I-2: Nebulae in Sagittarius

Nebulae in Sagittarius is the topic of Part #2 of our image presentation, where we want to share the results from our astrophotography-trip to ATHOS Centro Astronómico at La Palma.

Constellation Sagittarius contains many wonderful emission nebulae, which are well known. Let's have a detailed look at following three prominent examples: M 20, M 8 and M 17.

The Trifid Nebula (catalogued as Messier 20) is an unusual combination of an open star cluster, an emission nebula (the lower, red portion), a reflection nebula (the upper, blue portion) and a dark nebula (the apparent 'gaps' within the emission nebula, which lead to its nickname Trifid Nebula).

M 20 - AP 175

M 20 - TEC 110

M 8 & M 20

The Lagoon Nebula (Messier 8) is one of the finest and brightest star-forming regions in the sky. It is a giant cloud of interstellar matter which is currently undergoing vivid star formation, and has already formed a considerable cluster of young stars.
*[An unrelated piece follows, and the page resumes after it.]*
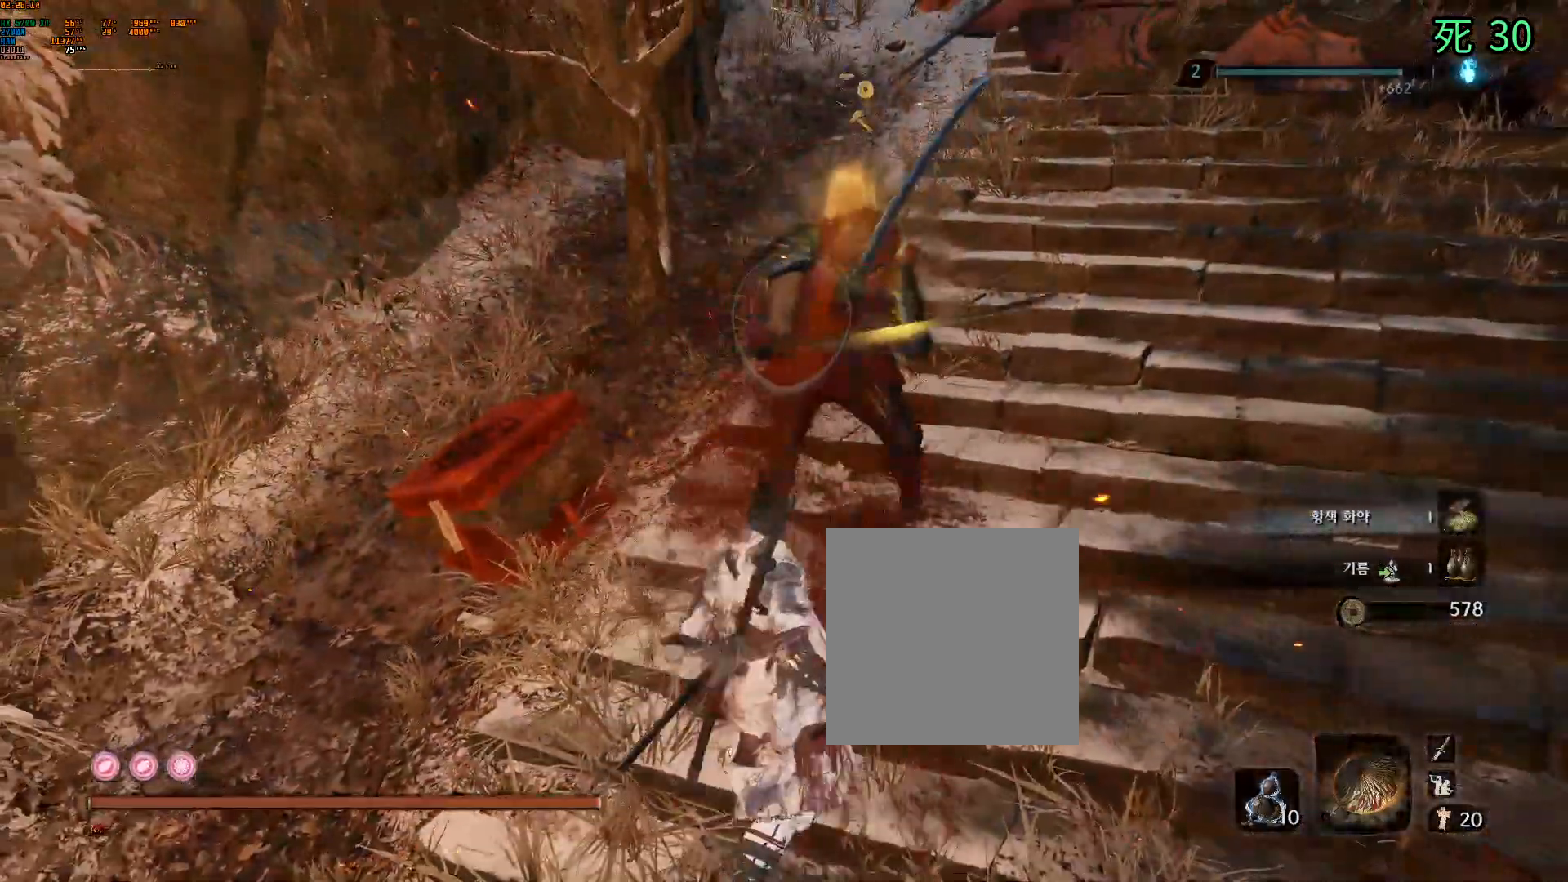
{"dt_ms": 500, "buttons": ["B"], "left_stick": "right", "events": [[67, "A", "down"], [67, "B", "down"], [67, "left_stick", "right"], [167, "A", "up"]]}
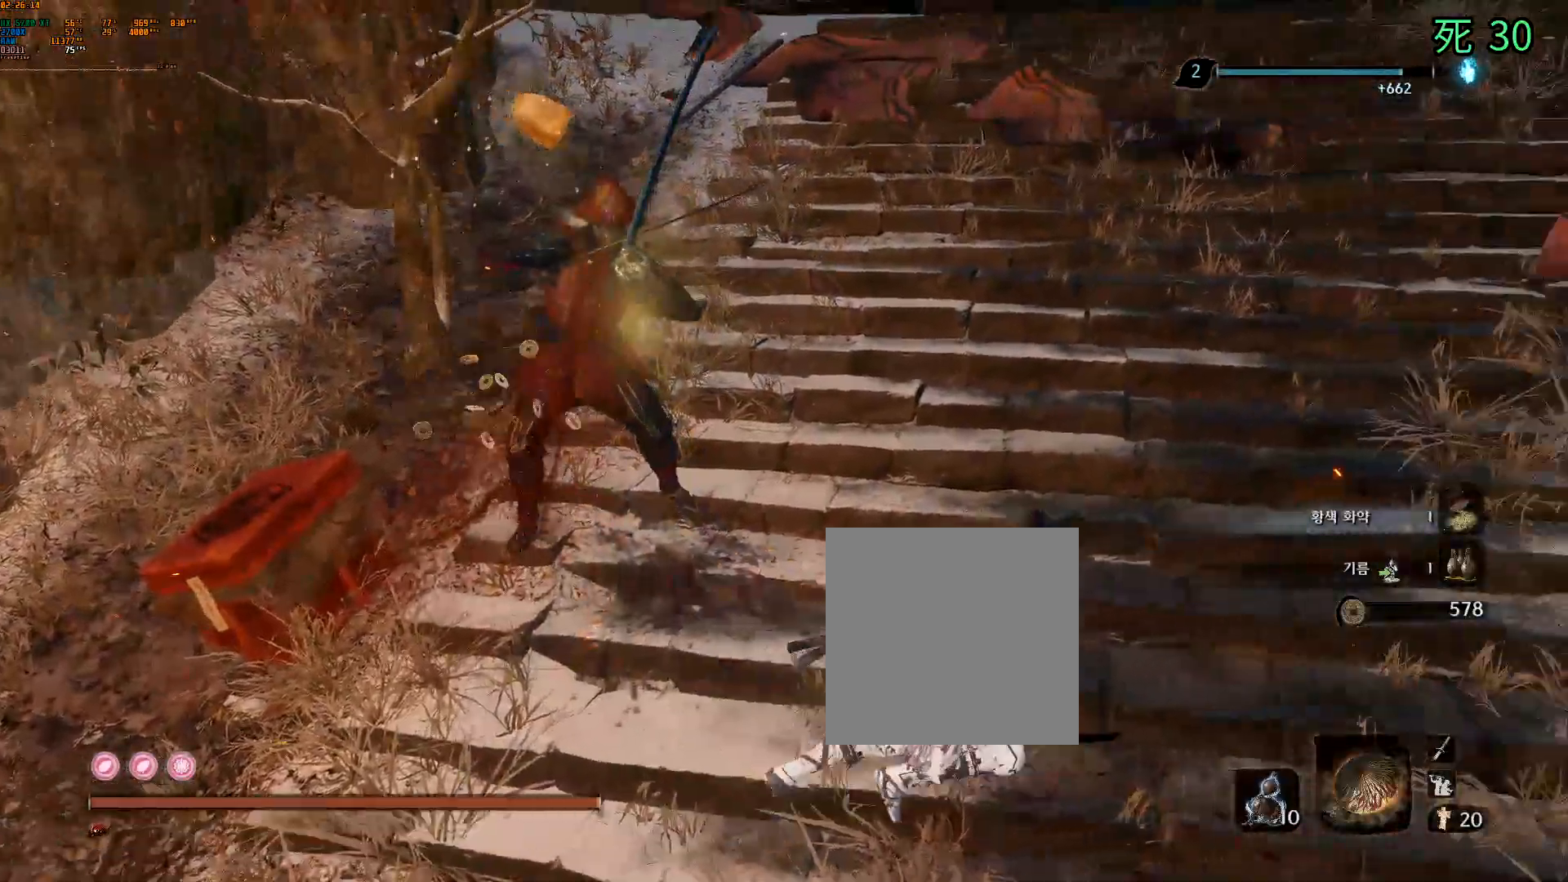
{"dt_ms": 500, "buttons": ["B"], "left_stick": "up", "events": [[33, "left_stick", "up-right"], [167, "DPAD_DOWN", "down"], [233, "DPAD_DOWN", "up"], [400, "left_stick", "up"]]}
M 8 - Baader APO 95/560 CaF2

M 8 - TS100Q

M 8 - wide field

Messier 17 (also known as The Omega Nebula or the The Swan Nebula) is part of a cloud, which is considered one of the brightest and most massive star-forming regions of our galaxy.

M 17 - AP 130

M 17 @ 135mm

NGC 6334 & NGC 6357

Constellation Sagittarius contains besides galactic objects also galaxies. A nice example is the dwarf galaxy NGC 6822 (also known as Barnard's Galaxy).